A while ago I took part in a HuffPost Live discussion titled Why Your Bank Account Can Make You More Attractive and of course writing a blog called Married My Sugar Daddy it was a SLAM DUNK that the producers would contact me and ask me if I wanted to be a guest- as they would assume that I married for money and not for love. And that would be partly true. Obviously what attracted me to my husband was his financial security and earning power and the fact that he had a good head on his shoulders and had a plan. Of course I did spend years fighting with him over what I can now ( after having done this segment label his SAVER nature) I did on occasion use the C word when it came to describing him. But I think it was because I didn’t really understand his emotional connection and relationship to money. I think that is a really important factor that all spouses need to keep in mind before they start throwing out the C word accusing their partners of being cheap.
On the first date- my husband did not pull out a coupon. During my segment it was stated that some women like a man who will use a coupon on a first date- because that is an indication that the man is showing his true nature- and is not holding anything back. That would’ve been a deal breaker for me. And I feel that if my husband’s true nature was to coupon our entire life, that is something I could not have lived with for the past 17 years. Rather my husband has always been very careful about what we have spent our money on and has splurged when the time was appropriate. I feel that he has always been transparent about his feelings towards money – and while when we first got married I was too immature to appreciate his SAVER qualities I now realize how lucky I am to be linked to such a guy. I also wish I would’ve spent less time arguing with him about these Saver qualities which I now cherish.

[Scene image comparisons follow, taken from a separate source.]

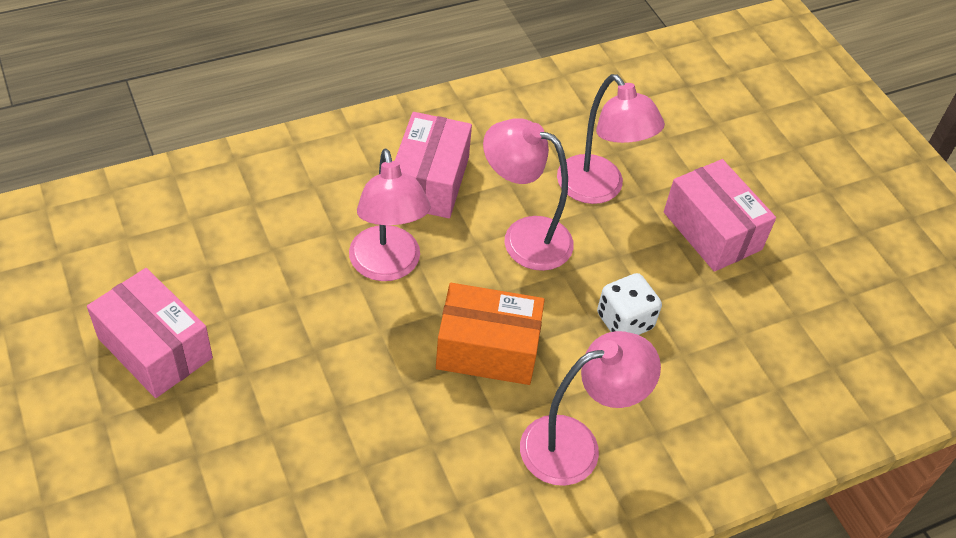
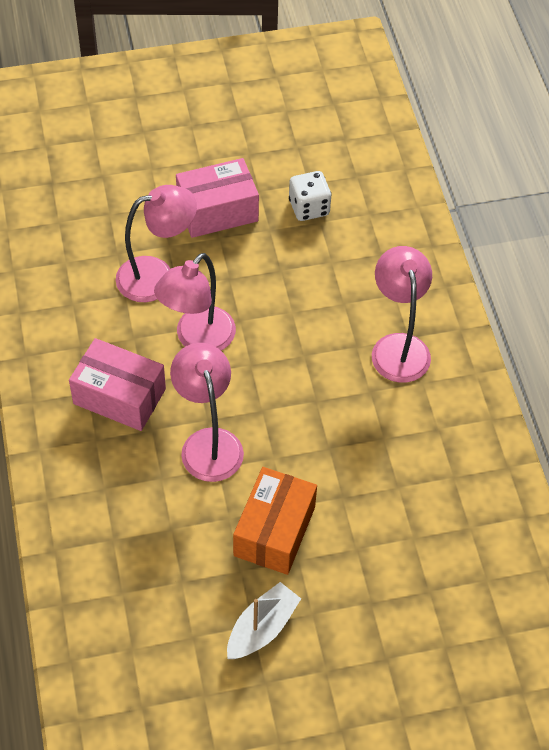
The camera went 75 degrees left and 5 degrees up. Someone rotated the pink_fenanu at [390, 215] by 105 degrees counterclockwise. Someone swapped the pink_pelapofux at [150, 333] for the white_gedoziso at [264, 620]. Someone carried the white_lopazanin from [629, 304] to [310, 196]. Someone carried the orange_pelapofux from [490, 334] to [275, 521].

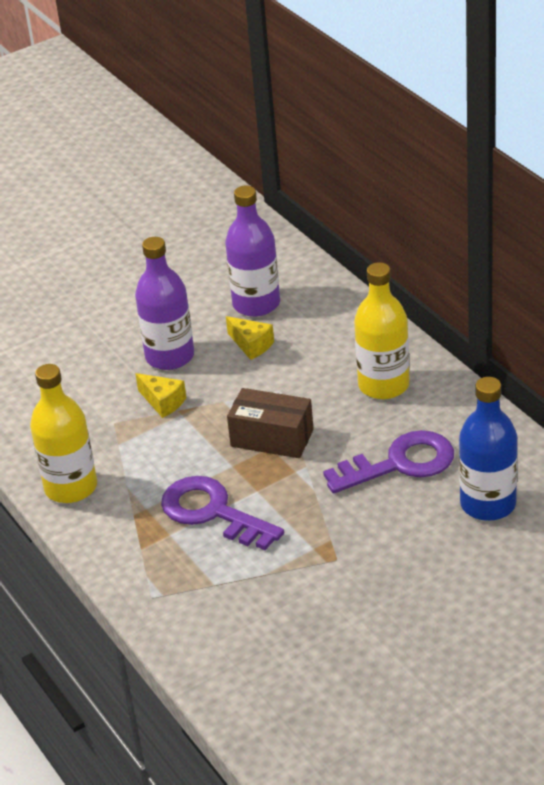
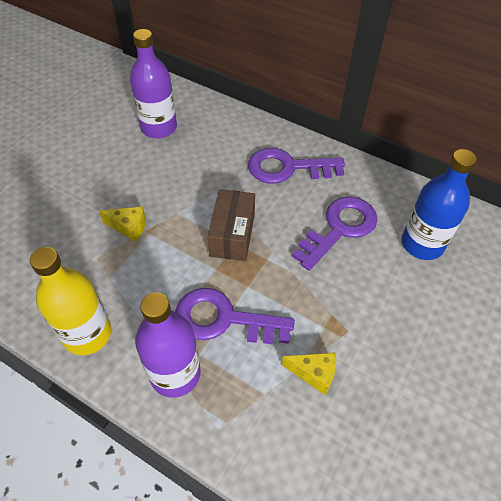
The camera went 30 degrees left and 15 degrees up. Someone carried the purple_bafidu from [164, 303] to [168, 345]. Someone swapped the yellow_bafidu at [382, 330] for the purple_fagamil at [296, 166]. Someone carried the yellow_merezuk from [250, 338] to [309, 373]. Someone rotated the brown_pelapofux at [270, 423] by 75 degrees counterclockwise.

So what is my advice to women who are dating?
Stick with the guy who understands the value of a dollar. Stick with the guy who would rather buy you a gorgeous engagement ring- than a porsche for himself. Stick with the guy who saves for his kids’ college education instead of buying the latest flat-screen tv. Stick with a guy who is THE GOOD BOY- the bad boy may be a little sexier but the good boy is MORE RELIABLE and in the end more attractive.
For the record– my husband the SAVER says- Don’t use the coupon on a first date–because there are some things that are worth the splurge- and that’s one of them!
So do you agree —would you prefer a partner who knows how to save money over a well-dressed spouse with a toned physique. Does cold, hard cash matter more when it comes to lasting love?
What is the benefit of marrying a man with money if it seems he gets to make all the decisions about how it is spent? Stingy people are usually selfish too, and hopefully your hubby isn’t one of these. It is one thing to live within a budget and seek to make wise financial decisions, but a person who is obsessed with every purchase they make and spending money is painful for them is someone I would run from. Those with cheap OCD also put more time, effort and energy into saving amounts that are not equivalent to expenditure, which is not rational.
Do you at least have the freedom to spend the money you earn freely without hubby’s oversight? I hope so.
I think saving is a great quality in a spouse. Much better than the alternative!
I have a partner who is a saver and since I am not, I am thankful for him. I realize this more and more as we get older!
My ex-husband was the “c” word. And that’s one reason he’s my ex. I love generosity as a trait.
There is a difference between being cheap and being a saver. I’m so thankful my huz is a safer. Someone in the relationship has to be and understanding how to budget and live a secure life is a huge asset in my opinion!
I appreciate my husband’s saver nature, but I am so glad he’s not cheap. There’s definitely a difference!
My husband is DEFINITELY the saver in our relationship, but it is a perfect balance. I can sometimes convince him to step outside his comfort zone and he reigns me in when I need it. I’m grateful for his relationship with money.